We work with some of the largest manufacturing, logistics, and technology companies in the world who, in their core business, are some of the best in the world at automation. The current labor market is giving them an opportunity to refocus and continue the automation journey in all aspects of the business.

 

Automation is not just about cost savings for these companies but about creating more valuable, compelling and satisfying jobs for their employees. It’s a false assumption to think that knowledge workers do not want automation in the workplace. No salesman ever said, “you’re automating my CRM entries–but that’s my job, you’re taking my job.” No finance or accounting person ever said, “adding general ledger entries is my job” and no attorney ever said, “making copies is my job.”  Security is the same – security guards aren’t excited by tedious tasks such as checking that interior doors are closed at 2 am. When those tasks can be automated, they are able to elevate their responsibilities to work that requires judgment, empathy and creativity.

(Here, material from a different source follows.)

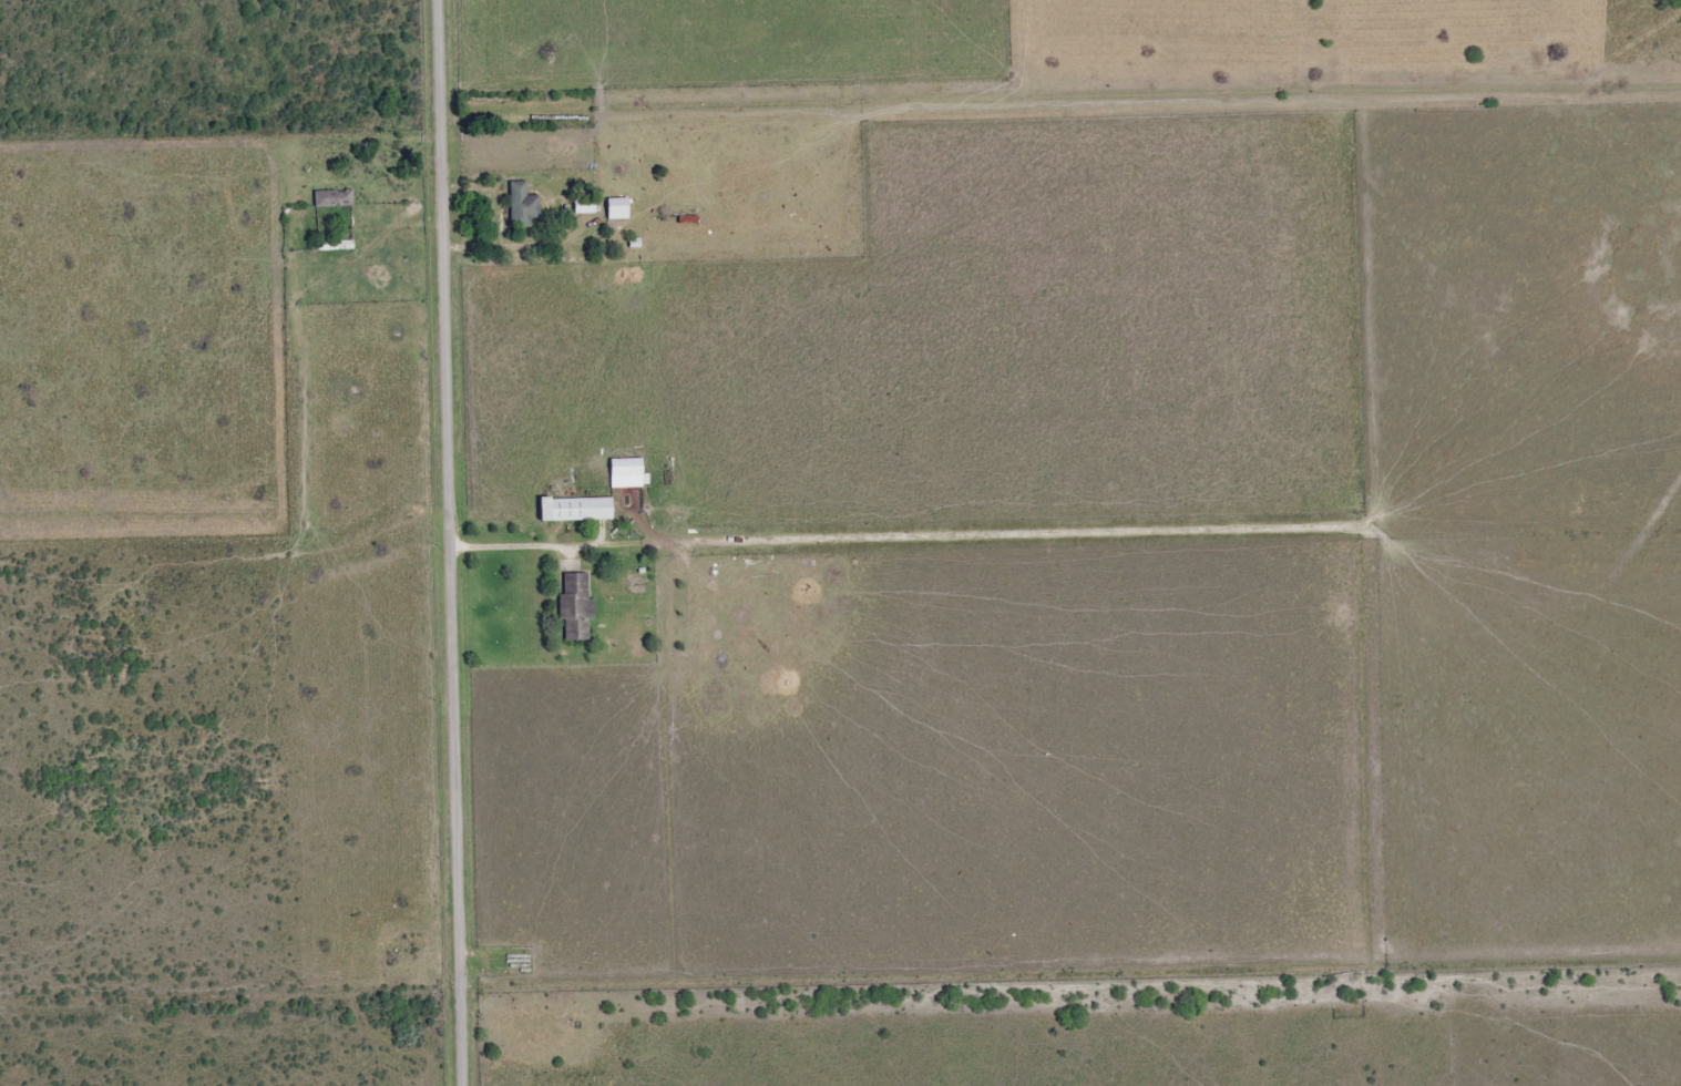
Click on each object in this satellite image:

The positive aspect of the labor shortage is an opportunity to build a better organization. When labor becomes more valuable, companies should lean into it, and treat and pay their employees better and make sure they are productive. Automation is how companies will do this which will, in turn, raise the value of workers across the economic spectrum.

How to Leverage Automation

  • For large organizations struggling during the labor shortage with filling security positions here are a few ways to think about bringing automation into the workplace.
  • Talk to your service providers and outsourcing companies about how you can add automation both on the vendor side and the company side.
  • Don’t skip the set-up for automation–automation does what you set it up to do, make sure it is set up to do exactly what you want.
  • Build upon your automation to create better global processes that are uniform and scalable globally.
  • Use automation to create a uniform process for employees to enter any of your offices worldwide and secure all of your facilities.
  • Remember your people have upskilled. Invest in them, treat them right, and expect more from them.

While the labor shortage may be presenting problems for the return to the office and filling security positions, leveraging automation is a way for organizations to stay ahead, and not only complete critical security tasks, but provide their guards with more fulfilling, interesting work.